#### Extrait du texte:
◇ ◇ ◇ ◇
Le Président de la République et le Premier ministre ont déjà présenté les grandes lignes de notre stratégie et le Gouvernement a toujours été très clair : l'objectif de long terme - au-delà de dix ans - est la fibre optique, enjeu industriel tout autant qu'assurance d'un investissement pérenne.
Notre stratégie donne donc la priorité à l'accompagnement du déploiement de la fibre. Elle vise également à apporter rapidement des solutions concrètes à nos concitoyens car la fracture numérique est insupportable. Nous agirons donc sans dogmatisme, en mobilisant l'ensemble des financements et toutes les technologies envisageables : fibre, montée en débit sur cuivre et sur câble coaxial, technologies hertziennes et satellitaires si nécessaire.
Dans de nombreux territoires - certains territoires ruraux ou périurbains - la montée en débit peut assez rapidement constituer un gain pour les utilisateurs. L'État accompagnera les projets en privilégiant l'accompagnement pour les déploiements de la fibre optique et en se concentrant donc sur la partie réutilisable.
◇ ◇ ◇ ◇
#### Données d'entrée:
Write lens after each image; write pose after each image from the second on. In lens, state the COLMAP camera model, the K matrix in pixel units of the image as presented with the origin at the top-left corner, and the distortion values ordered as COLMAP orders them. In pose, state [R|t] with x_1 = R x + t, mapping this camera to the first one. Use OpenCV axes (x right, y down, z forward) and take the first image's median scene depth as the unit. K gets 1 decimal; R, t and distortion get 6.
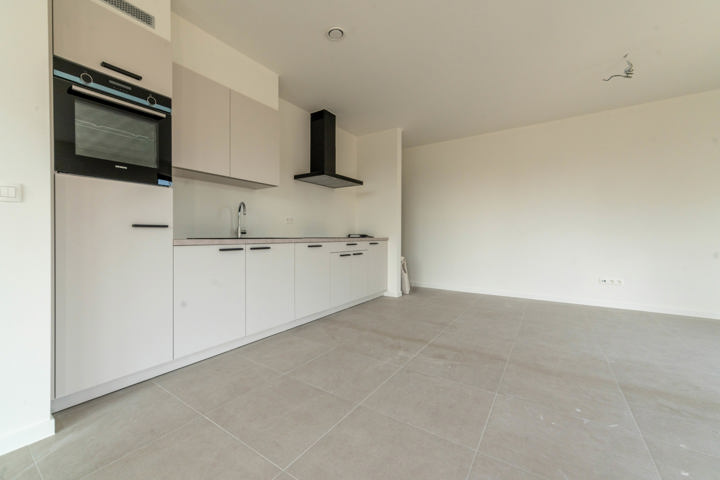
lens RADIAL K [[296.9, 0, 361.2], [0, 296.9, 240.9], [0, 0, 1]] dist [0.001677, 0.000170]
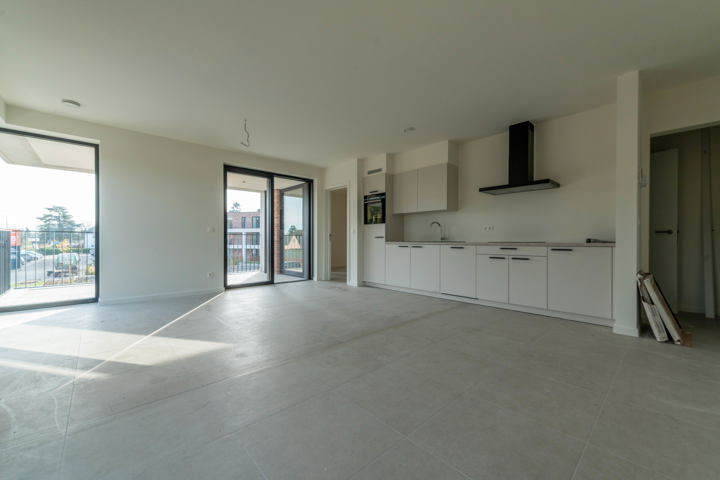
lens RADIAL K [[296.9, 0, 363.0], [0, 296.9, 239.0], [0, 0, 1]] dist [0.001677, 0.000170]
pose [[-0.166493, 0.015230, -0.985925, 1.167404], [-0.006093, 0.999846, 0.016474, -0.040821], [0.986024, 0.008750, -0.166374, 0.669082]]
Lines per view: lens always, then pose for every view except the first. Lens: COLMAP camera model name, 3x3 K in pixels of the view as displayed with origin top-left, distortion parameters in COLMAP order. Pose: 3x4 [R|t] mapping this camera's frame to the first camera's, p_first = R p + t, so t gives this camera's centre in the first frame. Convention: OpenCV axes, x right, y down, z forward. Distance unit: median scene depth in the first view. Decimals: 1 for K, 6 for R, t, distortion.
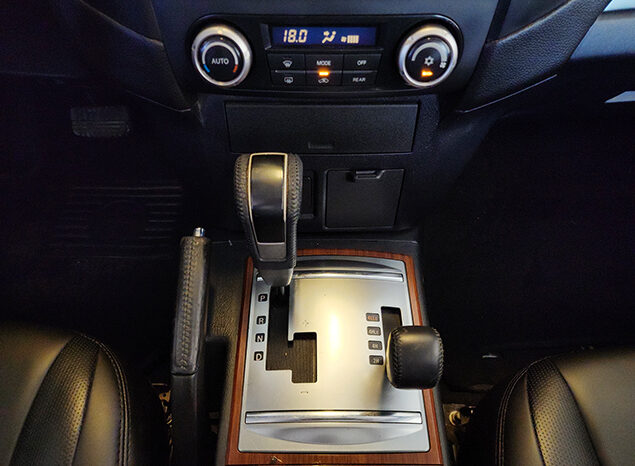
lens RADIAL K [[436.9, 0, 317.5], [0, 436.9, 233.0], [0, 0, 1]] dist [0.086088, -0.093733]
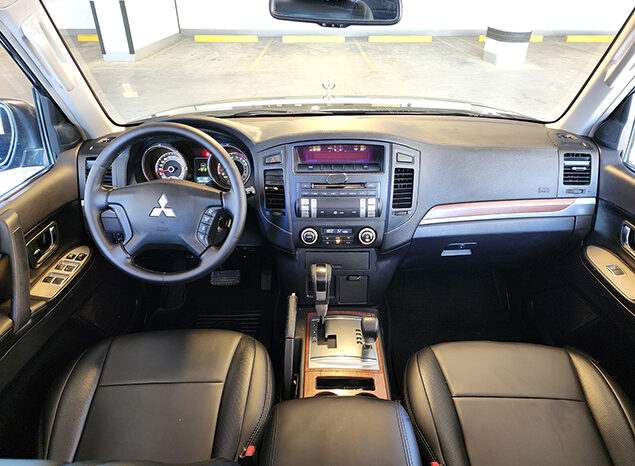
lens RADIAL K [[436.9, 0, 317.5], [0, 436.9, 233.0], [0, 0, 1]] dist [0.086088, -0.093733]
pose [[0.999681, -0.003702, -0.024996, -0.058352], [-0.008075, 0.890535, -0.454842, 1.111409], [0.023944, 0.454899, 0.890221, -2.019573]]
◇ ◇ ◇ ◇
#### Consignes:
a. D'après le texte sur le déploiement de la fibre, quel est l'objectif de long terme du Gouvernement ?
b. Énumérez toutes les technologies que le texte sur le déploiement de la fibre cite comme envisageables.
c. Recopiez le passage du texte sur le déploiement de la fibre qui commence par "Le Président de" et se termine par "d'un investissement pérenne.", en remplaçant "Premier ministre" par "chef du Gouvernement".

#### Corrigé:
a. La fibre optique.

b.
- la fibre
- la montée en débit sur cuivre
- la montée en débit sur câble coaxial
- les technologies hertziennes
- les technologies satellitaires

c.
Le Président de la République et le chef du Gouvernement ont déjà présenté les grandes lignes de notre stratégie et le Gouvernement a toujours été très clair : l'objectif de long terme - au-delà de dix ans - est la fibre optique, enjeu industriel tout autant qu'assurance d'un investissement pérenne.